Es y seguirá siendo una de las figuras más icónicas e influyentes en el mundo de la música contemporánea. Con una titánica voz y una pasión destacada, la intérprete se abrió paso en la industria musical en una época donde las barreras raciales y de género aún eran muy abrumadoras. Franklin se convirtió en la Reina del Soul y en la voz de movimientos liberadores justo cuando hacía falta alguien que hablara por todos aquellos que no podían hacerlo abiertamente.

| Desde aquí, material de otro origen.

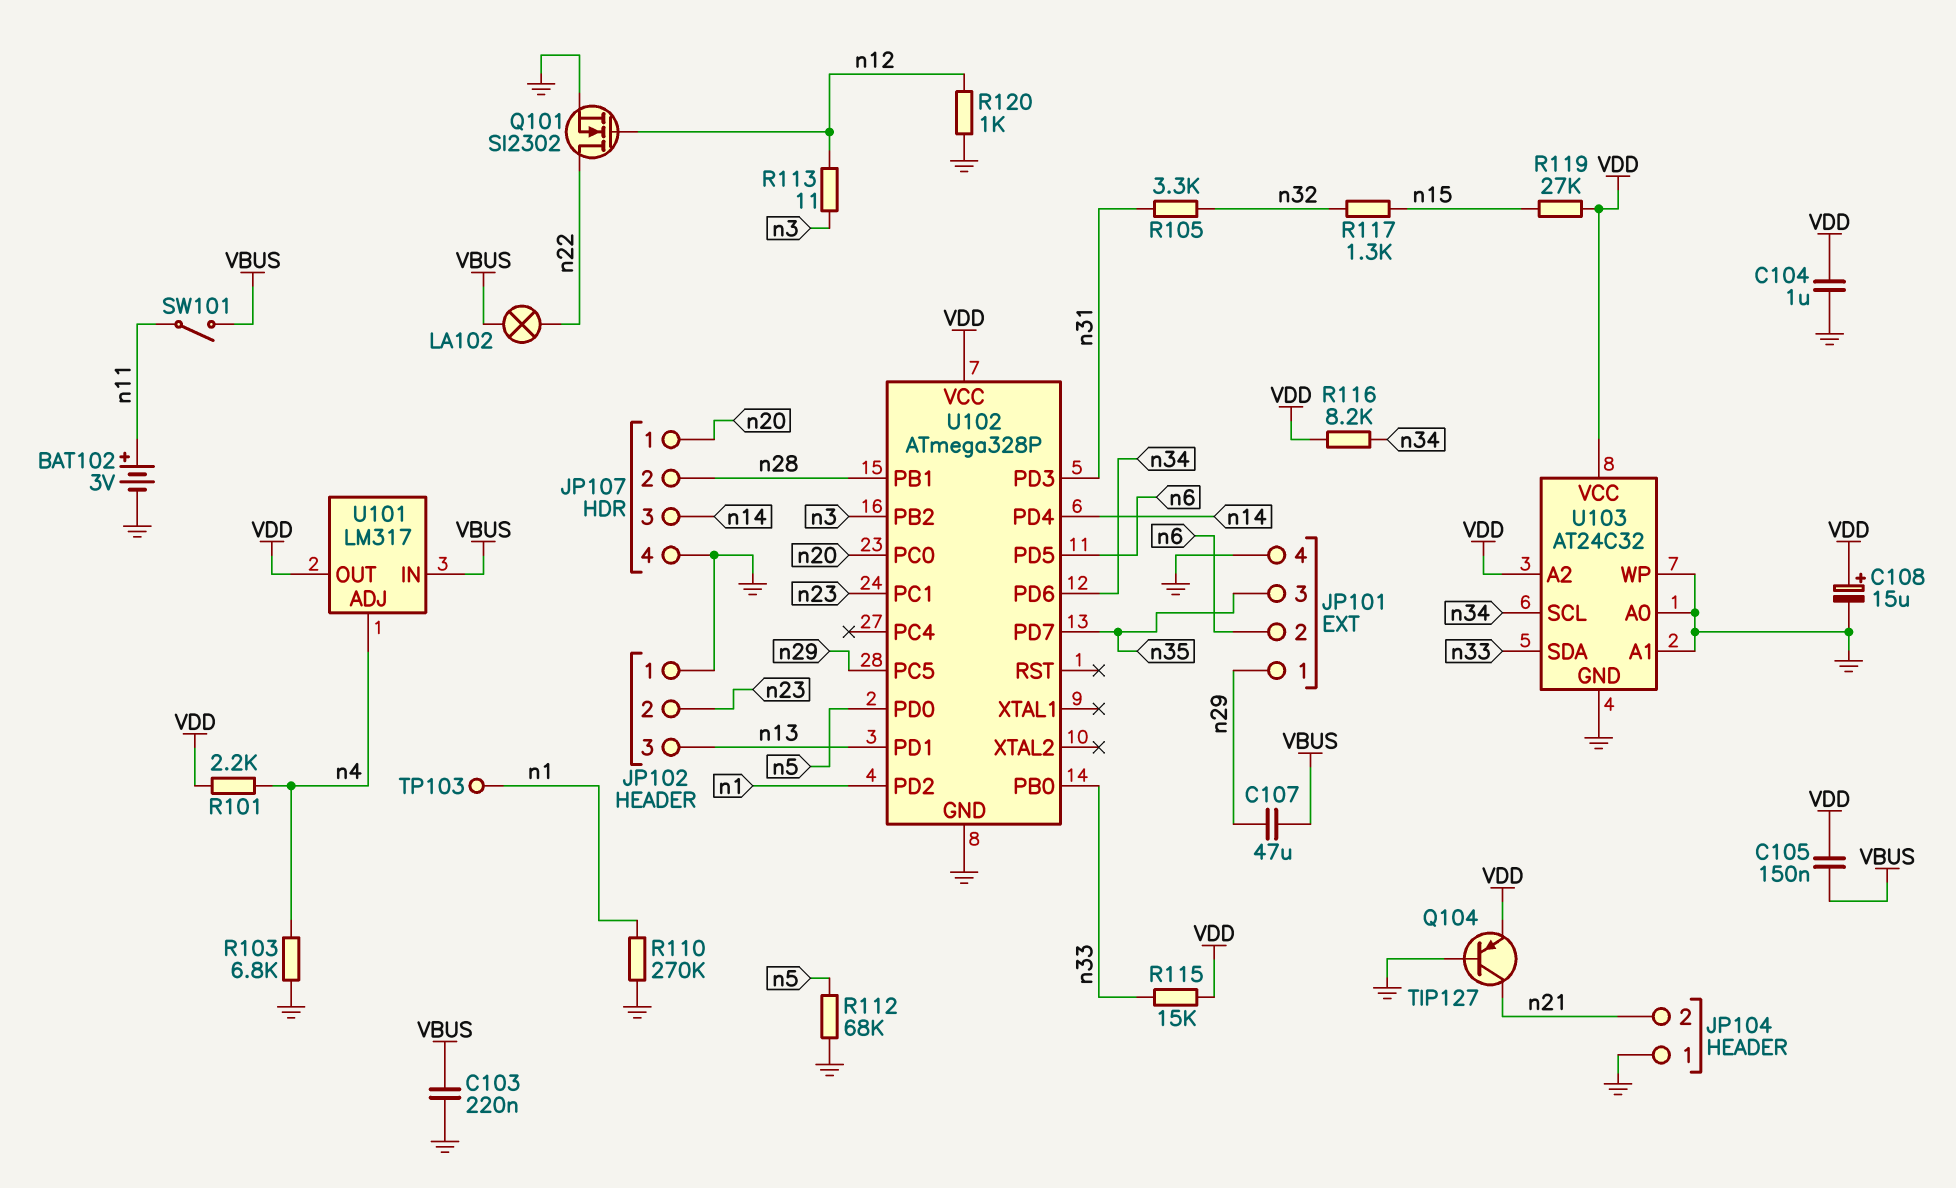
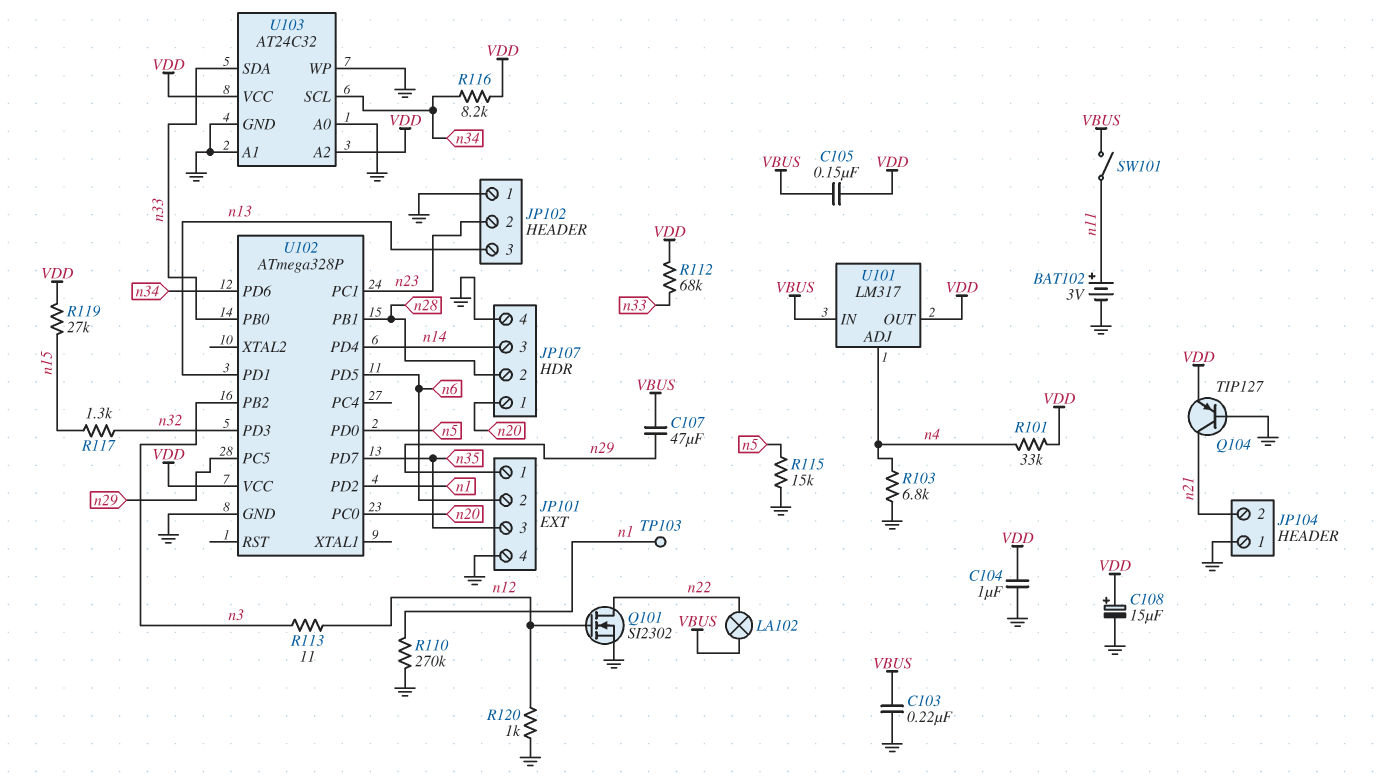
R101: 2.2k (VDD, n4) -> 33k (VDD, n4)
R105: 3.3k (n31, n32) -> none
R112: 68k (GND, n5) -> 68k (VDD, n33)
R115: 15k (VDD, n33) -> 15k (GND, n5)
U102 pin PD3: n31 -> n32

Aretha Louise Franklin nació en 1942 en Memphis, como la cuarta de cinco hijos que tuvo su madre Barbara Siggers Franklin. Creció en Detroit, en el mismo barrio donde vivían Diana Ross y Smokey Robinson. Se mudaron a ese lugar antes de que Aretha cumpliera los seis años para que su padre, Clarence LeVaughn Franklin, un carismático y polémico reverendo estuviera al frente de una iglesia bautista. El hogar de los Franklin siempre fue inestable, los rumores de la excesiva promiscuidad e infidelidad de Clarence finalmente obligaron a Barbara a mudarse de vuelta a Búfalo en 1948. Muchos vieron esto como abandono, pero Aretha siempre lo negó. Cuatro años más tarde y antes del décimo cumpleaños de la cantante, su madre perdió la vida víctima de un ataque cardíaco.